(Page-level text extractions)
== Segment start ==
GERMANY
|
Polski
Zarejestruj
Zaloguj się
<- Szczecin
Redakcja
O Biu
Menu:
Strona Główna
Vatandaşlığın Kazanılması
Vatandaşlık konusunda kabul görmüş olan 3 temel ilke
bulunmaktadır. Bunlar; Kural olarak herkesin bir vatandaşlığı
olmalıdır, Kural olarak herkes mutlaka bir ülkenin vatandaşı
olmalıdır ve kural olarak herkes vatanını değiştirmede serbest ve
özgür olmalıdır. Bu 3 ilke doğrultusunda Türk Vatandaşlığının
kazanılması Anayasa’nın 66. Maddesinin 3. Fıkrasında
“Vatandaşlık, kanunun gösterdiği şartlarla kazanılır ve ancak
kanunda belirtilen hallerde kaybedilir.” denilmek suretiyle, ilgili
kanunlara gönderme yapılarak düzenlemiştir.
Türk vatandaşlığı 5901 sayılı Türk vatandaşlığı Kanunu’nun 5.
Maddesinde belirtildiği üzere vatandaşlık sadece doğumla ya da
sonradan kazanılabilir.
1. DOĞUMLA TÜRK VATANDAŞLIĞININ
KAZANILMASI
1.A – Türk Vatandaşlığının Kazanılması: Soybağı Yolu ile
== Segment end ==
== Segment start ==
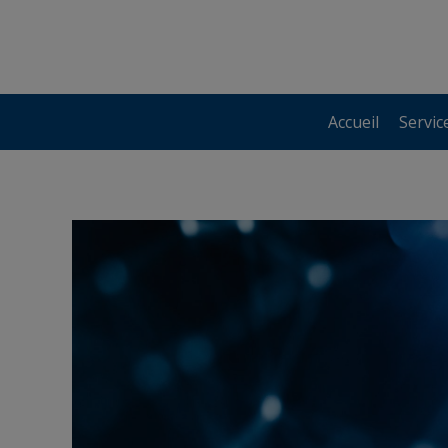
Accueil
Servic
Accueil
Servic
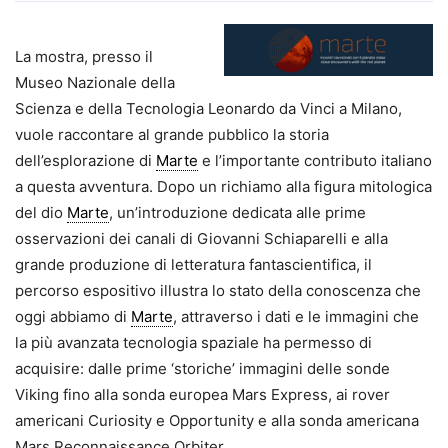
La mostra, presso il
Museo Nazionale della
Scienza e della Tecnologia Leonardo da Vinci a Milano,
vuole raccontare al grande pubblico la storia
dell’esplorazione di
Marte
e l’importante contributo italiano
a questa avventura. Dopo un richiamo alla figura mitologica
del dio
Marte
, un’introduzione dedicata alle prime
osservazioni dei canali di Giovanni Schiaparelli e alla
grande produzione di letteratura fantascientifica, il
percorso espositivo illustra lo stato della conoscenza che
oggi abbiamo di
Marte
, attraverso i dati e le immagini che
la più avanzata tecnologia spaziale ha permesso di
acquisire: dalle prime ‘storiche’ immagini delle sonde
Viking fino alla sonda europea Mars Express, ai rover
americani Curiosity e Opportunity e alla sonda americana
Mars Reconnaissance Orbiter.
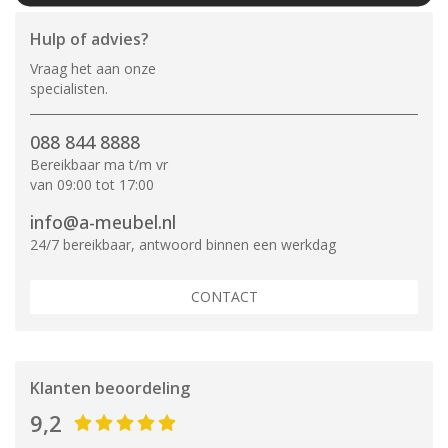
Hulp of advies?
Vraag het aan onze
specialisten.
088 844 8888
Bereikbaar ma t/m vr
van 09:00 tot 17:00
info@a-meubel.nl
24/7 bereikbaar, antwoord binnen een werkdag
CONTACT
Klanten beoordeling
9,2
== Segment end ==
What is needed is an exact copy of the lines above, from the one containing "olmalıdır ve kural" through the one containing "1.A – Türk Vatandaşlığının", with nothing added.

olmalıdır ve kural olarak herkes vatanını değiştirmede serbest ve
özgür olmalıdır. Bu 3 ilke doğrultusunda Türk Vatandaşlığının
kazanılması Anayasa’nın 66. Maddesinin 3. Fıkrasında
“Vatandaşlık, kanunun gösterdiği şartlarla kazanılır ve ancak
kanunda belirtilen hallerde kaybedilir.” denilmek suretiyle, ilgili
kanunlara gönderme yapılarak düzenlemiştir.
Türk vatandaşlığı 5901 sayılı Türk vatandaşlığı Kanunu’nun 5.
Maddesinde belirtildiği üzere vatandaşlık sadece doğumla ya da
sonradan kazanılabilir.
1. DOĞUMLA TÜRK VATANDAŞLIĞININ
KAZANILMASI
1.A – Türk Vatandaşlığının Kazanılması: Soybağı Yolu ile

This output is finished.